Posted on 08/24/2020 3:32:37 PM PDT by simpson96
Former Democratic presidential nominee Hillary Clinton has some advice for Joe Biden on facing President Donald Trump: Be prepared to confront someone unlike anyone you've ever dealt with before. And keep focused.
Speaking on MSNBC on Friday morning, the former first lady and secretary of State offered insight into challenging Trump as the only other person to have done so in a general election race. She said Trump's irregularity as a candidate meant her campaign had to navigate new waters, and she advised Biden to stay on top of and debunk misinformation.
She also said Biden should continue to stick to his message without getting thrown off by the latest Trump remark and to be prepared for a highly unusual debate experience.
************
Aim of the exercise:
Reproduce the passage on Hillary Clinton's advice to Biden, starting with "Posted on 08/24/2020" and going on through "unusual debate experience.", replacing "misinformation" with "false claims". The lines that come next are separate material, independent of the passage above.

Dataset excerpt:
************
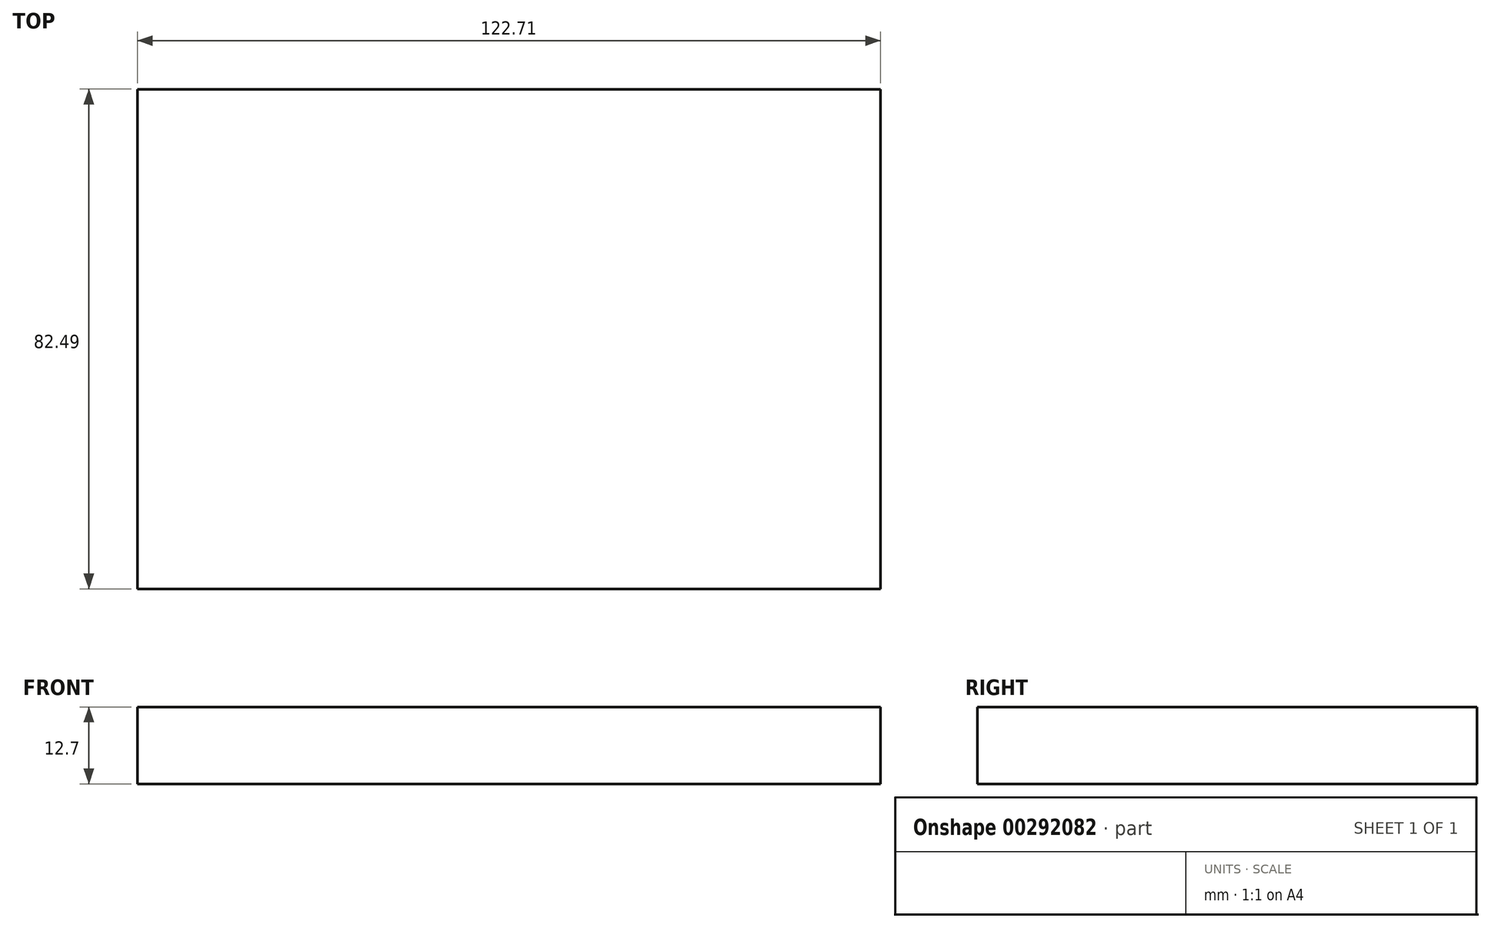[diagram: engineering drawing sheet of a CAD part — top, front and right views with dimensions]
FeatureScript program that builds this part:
************
Response to this task:
Posted on 08/24/2020 3:32:37 PM PDT by simpson96
Former Democratic presidential nominee Hillary Clinton has some advice for Joe Biden on facing President Donald Trump: Be prepared to confront someone unlike anyone you've ever dealt with before. And keep focused.
Speaking on MSNBC on Friday morning, the former first lady and secretary of State offered insight into challenging Trump as the only other person to have done so in a general election race. She said Trump's irregularity as a candidate meant her campaign had to navigate new waters, and she advised Biden to stay on top of and debunk false claims.
She also said Biden should continue to stick to his message without getting thrown off by the latest Trump remark and to be prepared for a highly unusual debate experience.